The south has the world's second largest migration of mammals, untamed wildernesses and vast herds of gazelles and antelopes, rivalling anything seen in Kenya, Uganda and other African holiday hotspots, say experts.
But populations of elephants, hippos and other fleshier animals have plummeted after hungry militia fighters hunted them for their meat and forced them to take shelter in dense forests.
The region has next to no tourists, largely thanks to the long war, poor security and almost total lack of infrastructure -- there are only 60km (40 miles) of paved roads in a territory around the size of France.
We feel that as we are coming out of unity with Khartoum we want to create another source of income other than oil, Daniel Wani, undersecretary for wildlife at the south's Ministry of Wildlife, Conservation and Tourism, told Reuters.
The potential of tourism can encourage people to come.
South Sudan, with 98 percent of its budget coming from oil revenues, is expected to split away from the north in July after early results showed an overwhelming vote for separation in an independence referendum, held last week.
The vote was promised in a 2005 peace deal that ended decades of civil war with the north.
Wani estimated south Sudan would need $140 million to revamp parks over the next five years, by building guard posts, roads, airstrips, hotels and a new communications network.
We are starting off with a very minimal amount of investment and so the priority is to encourage the private sector to come in.
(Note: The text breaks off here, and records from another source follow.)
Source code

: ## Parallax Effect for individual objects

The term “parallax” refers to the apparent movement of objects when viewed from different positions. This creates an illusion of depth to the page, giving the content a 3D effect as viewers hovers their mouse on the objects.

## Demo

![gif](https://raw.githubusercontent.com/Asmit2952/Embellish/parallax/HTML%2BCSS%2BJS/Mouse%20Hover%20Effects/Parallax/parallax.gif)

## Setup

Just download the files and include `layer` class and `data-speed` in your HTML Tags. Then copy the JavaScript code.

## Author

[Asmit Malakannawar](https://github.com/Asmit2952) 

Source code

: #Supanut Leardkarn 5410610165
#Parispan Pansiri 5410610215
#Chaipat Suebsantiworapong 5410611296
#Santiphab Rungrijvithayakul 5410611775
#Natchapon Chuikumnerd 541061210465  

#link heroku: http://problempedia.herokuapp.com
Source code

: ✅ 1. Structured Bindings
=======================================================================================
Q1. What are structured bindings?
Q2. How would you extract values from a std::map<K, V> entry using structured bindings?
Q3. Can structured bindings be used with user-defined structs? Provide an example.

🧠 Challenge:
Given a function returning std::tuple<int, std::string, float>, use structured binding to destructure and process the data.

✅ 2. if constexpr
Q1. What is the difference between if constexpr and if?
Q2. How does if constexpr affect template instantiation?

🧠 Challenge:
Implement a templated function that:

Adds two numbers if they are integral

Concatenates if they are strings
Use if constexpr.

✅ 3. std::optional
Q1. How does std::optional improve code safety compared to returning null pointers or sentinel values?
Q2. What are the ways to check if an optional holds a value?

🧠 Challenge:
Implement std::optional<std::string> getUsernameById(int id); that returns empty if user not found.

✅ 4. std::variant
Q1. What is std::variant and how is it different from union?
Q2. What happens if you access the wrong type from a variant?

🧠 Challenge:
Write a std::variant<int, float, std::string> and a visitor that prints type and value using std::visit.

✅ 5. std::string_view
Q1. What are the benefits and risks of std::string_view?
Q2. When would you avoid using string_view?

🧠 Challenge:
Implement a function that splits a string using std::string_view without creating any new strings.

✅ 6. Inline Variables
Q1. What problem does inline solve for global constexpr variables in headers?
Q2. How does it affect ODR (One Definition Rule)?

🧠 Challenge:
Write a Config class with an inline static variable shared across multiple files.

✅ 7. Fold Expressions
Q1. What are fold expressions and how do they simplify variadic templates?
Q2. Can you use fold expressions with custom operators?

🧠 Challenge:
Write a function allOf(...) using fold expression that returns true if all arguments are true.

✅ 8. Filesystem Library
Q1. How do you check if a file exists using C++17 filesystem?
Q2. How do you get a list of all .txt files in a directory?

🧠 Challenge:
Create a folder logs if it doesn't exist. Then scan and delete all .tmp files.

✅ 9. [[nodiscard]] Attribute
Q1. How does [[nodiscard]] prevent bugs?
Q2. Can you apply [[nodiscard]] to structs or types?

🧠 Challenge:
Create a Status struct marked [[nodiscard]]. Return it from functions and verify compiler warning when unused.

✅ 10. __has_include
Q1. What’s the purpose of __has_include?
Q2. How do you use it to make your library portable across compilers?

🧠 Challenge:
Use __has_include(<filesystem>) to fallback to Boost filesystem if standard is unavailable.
If we invest as the government, it will be very heavy for us, he said.
Experts say the potential is huge.
The fact they still have important populations of wildlife and vast intact habitats after 22 years of war means they have got the resources to work with, said Paul Elkan, south Sudan director for the Wildlife Conservation Society (WCS).
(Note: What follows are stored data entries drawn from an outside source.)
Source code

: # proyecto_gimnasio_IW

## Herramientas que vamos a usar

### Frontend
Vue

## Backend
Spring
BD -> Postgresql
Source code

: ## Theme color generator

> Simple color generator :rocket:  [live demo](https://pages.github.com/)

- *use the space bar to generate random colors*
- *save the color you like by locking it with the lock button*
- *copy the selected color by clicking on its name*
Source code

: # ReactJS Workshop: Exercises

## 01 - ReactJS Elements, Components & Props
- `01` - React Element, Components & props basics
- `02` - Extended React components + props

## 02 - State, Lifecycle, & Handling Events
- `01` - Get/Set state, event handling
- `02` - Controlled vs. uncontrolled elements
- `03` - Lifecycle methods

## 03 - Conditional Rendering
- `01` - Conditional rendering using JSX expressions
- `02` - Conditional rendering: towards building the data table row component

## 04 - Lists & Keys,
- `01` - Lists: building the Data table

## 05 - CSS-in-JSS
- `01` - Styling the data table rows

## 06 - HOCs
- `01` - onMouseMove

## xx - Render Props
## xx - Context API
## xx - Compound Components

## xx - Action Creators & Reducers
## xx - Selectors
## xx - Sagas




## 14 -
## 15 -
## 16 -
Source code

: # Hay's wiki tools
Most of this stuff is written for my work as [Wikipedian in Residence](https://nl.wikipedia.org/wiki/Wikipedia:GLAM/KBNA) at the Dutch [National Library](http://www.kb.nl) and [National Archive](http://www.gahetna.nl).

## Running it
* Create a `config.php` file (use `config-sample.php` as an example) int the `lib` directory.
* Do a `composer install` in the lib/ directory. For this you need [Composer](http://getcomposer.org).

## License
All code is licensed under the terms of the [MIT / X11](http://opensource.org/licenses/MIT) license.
They could over the next coming years really consolidate that into the next Serengeti attraction, he said referring to the wildlife-rich region stretching across Tanzania and Kenya.
Kenya projected tourism earnings of a record 100 billion shillings for 2010.
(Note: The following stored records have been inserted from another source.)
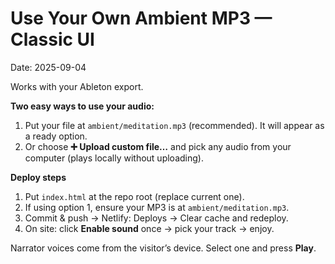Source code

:# Use Your Own Ambient MP3 — Classic UI
Date: 2025-09-04

Works with your Ableton export.

**Two easy ways to use your audio:**
1) Put your file at `ambient/meditation.mp3` (recommended). It will appear as a ready option.
2) Or choose **➕ Upload custom file…** and pick any audio from your computer (plays locally without uploading).

**Deploy steps**
1) Put `index.html` at the repo root (replace current one).
2) If using option 1, ensure your MP3 is at `ambient/meditation.mp3`.
3) Commit & push → Netlify: Deploys → Clear cache and redeploy.
4) On site: click **Enable sound** once → pick your track → enjoy.

Narrator voices come from the visitor’s device. Select one and press **Play**.
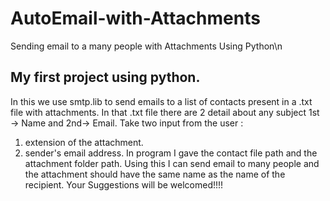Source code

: # AutoEmail-with-Attachments
Sending email to a many people with Attachments Using Python\n
## My first project using python.
In this we use smtp.lib to send emails to a list of contacts present in a .txt file with attachments.
In that .txt file there are 2 detail about any subject 1st -> Name and 2nd-> Email.
Take two input from the user :
  1. extension of the attachment.
  2. sender's email address.
 In program I gave the contact file path and the attachment folder path.
 Using this I can send email to many people and the attachment should have the same name as the name of the recipient.
 Your Suggestions will be welcomed!!!!
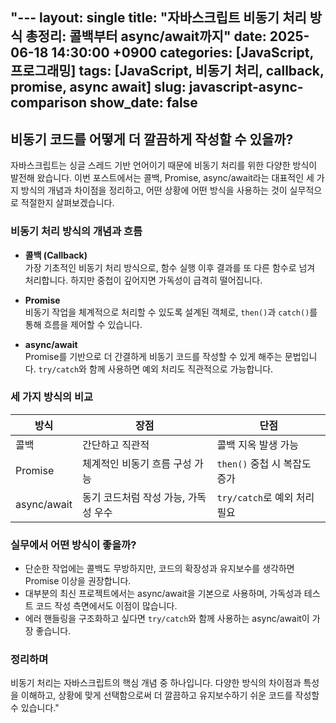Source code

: "---
layout: single
title: "자바스크립트 비동기 처리 방식 총정리: 콜백부터 async/await까지"
date: 2025-06-18 14:30:00 +0900
categories: [JavaScript, 프로그래밍]
tags: [JavaScript, 비동기 처리, callback, promise, async await]
slug: javascript-async-comparison
show_date: false
---

## 비동기 코드를 어떻게 더 깔끔하게 작성할 수 있을까?

자바스크립트는 싱글 스레드 기반 언어이기 때문에 비동기 처리를 위한 다양한 방식이 발전해 왔습니다. 이번 포스트에서는 콜백, Promise, async/await라는 대표적인 세 가지 방식의 개념과 차이점을 정리하고, 어떤 상황에 어떤 방식을 사용하는 것이 실무적으로 적절한지 살펴보겠습니다.

### 비동기 처리 방식의 개념과 흐름

- **콜백 (Callback)**  
  가장 기초적인 비동기 처리 방식으로, 함수 실행 이후 결과를 또 다른 함수로 넘겨 처리합니다. 하지만 중첩이 깊어지면 가독성이 급격히 떨어집니다.

- **Promise**  
  비동기 작업을 체계적으로 처리할 수 있도록 설계된 객체로, `then()`과 `catch()`를 통해 흐름을 제어할 수 있습니다.

- **async/await**  
  Promise를 기반으로 더 간결하게 비동기 코드를 작성할 수 있게 해주는 문법입니다. `try/catch`와 함께 사용하면 예외 처리도 직관적으로 가능합니다.

### 세 가지 방식의 비교

| 방식         | 장점                                    | 단점                         |
|--------------|-----------------------------------------|------------------------------|
| 콜백         | 간단하고 직관적                         | 콜백 지옥 발생 가능          |
| Promise      | 체계적인 비동기 흐름 구성 가능           | `then()` 중첩 시 복잡도 증가 |
| async/await  | 동기 코드처럼 작성 가능, 가독성 우수     | `try/catch`로 예외 처리 필요 |

### 실무에서 어떤 방식이 좋을까?

- 단순한 작업에는 콜백도 무방하지만, 코드의 확장성과 유지보수를 생각하면 Promise 이상을 권장합니다.
- 대부분의 최신 프로젝트에서는 async/await을 기본으로 사용하며, 가독성과 테스트 코드 작성 측면에서도 이점이 많습니다.
- 에러 핸들링을 구조화하고 싶다면 `try/catch`와 함께 사용하는 async/await이 가장 좋습니다.

### 정리하며

비동기 처리는 자바스크립트의 핵심 개념 중 하나입니다. 다양한 방식의 차이점과 특성을 이해하고, 상황에 맞게 선택함으로써 더 깔끔하고 유지보수하기 쉬운 코드를 작성할 수 있습니다."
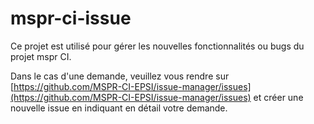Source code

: # mspr-ci-issue

Ce projet est utilisé pour gérer les nouvelles fonctionnalités ou bugs du projet mspr CI.

Dans le cas d'une demande, veuillez vous rendre sur [https://github.com/MSPR-CI-EPSI/issue-manager/issues](https://github.com/MSPR-CI-EPSI/issue-manager/issues) et créer une nouvelle issue en indiquant en détail votre demande.
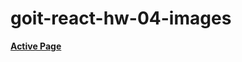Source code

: <h1>goit-react-hw-04-images</h1>

**[Active Page](https://pawelrogowski.github.io/goit-react-hw-04-images/)**

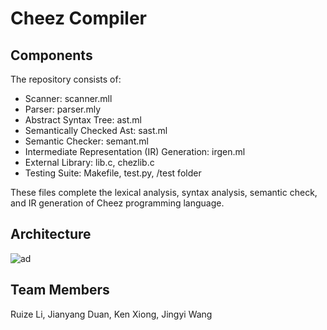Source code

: # Cheez Compiler

## Components
The repository consists of:
 - Scanner: scanner.mll
 - Parser: parser.mly
 - Abstract Syntax Tree: ast.ml
 - Semantically Checked Ast: sast.ml
 - Semantic Checker: semant.ml
 - Intermediate Representation (IR) Generation: irgen.ml
 - External Library: lib.c, chezlib.c
 - Testing Suite: Makefile, test.py, /test folder

These files complete the lexical analysis, syntax analysis, semantic check, and IR generation of Cheez programming language.

## Architecture
![ad](https://user-images.githubusercontent.com/51876963/168517636-4a4d52a7-f52c-4f88-b1fe-0ef1e642df34.png)

## Team Members
Ruize Li, Jianyang Duan, Ken Xiong, Jingyi Wang
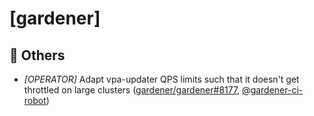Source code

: # [gardener]
## 🏃 Others
* *[OPERATOR]* Adapt vpa-updater QPS limits such that it doesn't get throttled on large clusters ([gardener/gardener#8177](https://github.com/gardener/gardener/pull/8177), [@gardener-ci-robot](https://github.com/gardener-ci-robot))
Populations of elephants had fallen to between 5,000 to 15,000, down from around 130,000 in the 1960s and 1970s in south Sudan, according to WCS data.
Wani said the government had already recruited 16,000 former southern soldiers as wildlife guards, hoping to ward off poachers and secure parks.
It's very ambitious because it takes a country a long time to build a reputation, said Philip Winter from the Rift Valley Institute research group.
They need to start small and build up gradually. You start with a tented camp in Badingilo, bird watching on a boat on the Nile and hill walking in Imatong, he added, referring to places within reach of the southern capital Juba.
I don't see mass tourism there as it's too underdeveloped and it's going to be high cost ... South Sudan has to be a small but high quality product.